The public will also welcome the new regime for making complaints against legal practitioners, which is not user-friendly at the moment. Such complaints will go to an independent complaints committee which will, in the first instance, encourage the informal resolution of the complaint. A new disciplinary tribunal, with jurisdiction over both solicitors and barristers, will hear serious complaints and can recommend to the High Court that a practitioner is struck off.
It is unlikely the general public will have strong views about some of the other proposals, which concern how the professions are organised and regulated. They will, however, cause consternation within the professions themselves and it is unclear how some of them will improve access to justice for citizens.
The Bill brings the legal professions under the supervision of the executive. The Government will directly appoint the legal services regulatory authority, which has extensive powers, including the drawing-up of codes of conduct. It will approve these with the consent of the Minister for Justice.

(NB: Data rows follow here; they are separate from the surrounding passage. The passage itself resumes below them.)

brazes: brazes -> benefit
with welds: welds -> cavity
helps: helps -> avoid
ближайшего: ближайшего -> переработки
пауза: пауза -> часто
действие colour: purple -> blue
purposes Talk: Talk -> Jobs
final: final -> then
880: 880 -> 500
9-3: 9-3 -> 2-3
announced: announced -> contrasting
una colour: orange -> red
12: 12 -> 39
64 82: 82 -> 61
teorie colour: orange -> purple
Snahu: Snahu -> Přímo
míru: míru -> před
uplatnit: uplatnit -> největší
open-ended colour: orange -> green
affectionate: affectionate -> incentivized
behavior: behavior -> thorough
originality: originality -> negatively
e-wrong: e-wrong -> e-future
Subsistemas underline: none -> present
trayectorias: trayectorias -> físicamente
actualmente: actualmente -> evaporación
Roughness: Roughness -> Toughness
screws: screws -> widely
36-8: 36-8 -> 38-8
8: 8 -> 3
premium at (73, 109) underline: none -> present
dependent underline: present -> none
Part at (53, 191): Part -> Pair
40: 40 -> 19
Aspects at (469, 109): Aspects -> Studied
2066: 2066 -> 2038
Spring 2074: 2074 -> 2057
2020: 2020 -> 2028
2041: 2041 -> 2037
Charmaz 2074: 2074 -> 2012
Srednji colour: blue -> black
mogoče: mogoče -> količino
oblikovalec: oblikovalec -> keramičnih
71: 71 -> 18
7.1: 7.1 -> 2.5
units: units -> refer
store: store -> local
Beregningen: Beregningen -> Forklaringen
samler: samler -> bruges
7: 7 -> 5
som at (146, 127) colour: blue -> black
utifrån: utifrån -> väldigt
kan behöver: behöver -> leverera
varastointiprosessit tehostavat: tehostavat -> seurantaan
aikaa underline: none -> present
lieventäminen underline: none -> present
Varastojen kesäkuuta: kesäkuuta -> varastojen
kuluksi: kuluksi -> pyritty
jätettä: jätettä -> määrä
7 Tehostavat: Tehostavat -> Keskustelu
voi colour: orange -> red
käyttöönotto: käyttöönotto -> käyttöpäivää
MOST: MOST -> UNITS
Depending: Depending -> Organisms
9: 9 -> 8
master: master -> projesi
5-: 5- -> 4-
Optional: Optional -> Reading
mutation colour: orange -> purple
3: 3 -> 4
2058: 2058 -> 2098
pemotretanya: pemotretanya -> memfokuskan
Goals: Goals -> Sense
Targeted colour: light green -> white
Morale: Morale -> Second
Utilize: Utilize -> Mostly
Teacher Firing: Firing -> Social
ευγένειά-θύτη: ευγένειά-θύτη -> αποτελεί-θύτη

It is the Government, too, that will appoint the disciplinary tribunal, which, with the authority, will be responsible for policing the professions.
This is a departure from normal practice in either the rest of the common law world or in the civil law jurisdictions in most EU member states. The legal profession in the US is under the supervision of the Supreme Court. In the UK, the regulatory authority has a supervisory function over the regulatory machinery of the professions, and involves the chief justice. In other EU states too the legal profession is regulated independently of government. The explanatory memorandum does not explain why the Government has adopted this new form of regulation.
The Bill also proposes other changes. Some, like ending the requirement to wear wigs and gowns, are largely symbolic. Others, which end the way the Bar works and include preparations for multidisciplinary partnerships, could have far-reaching consequences, particularly for ready access to high-quality legal representation for the most marginalised.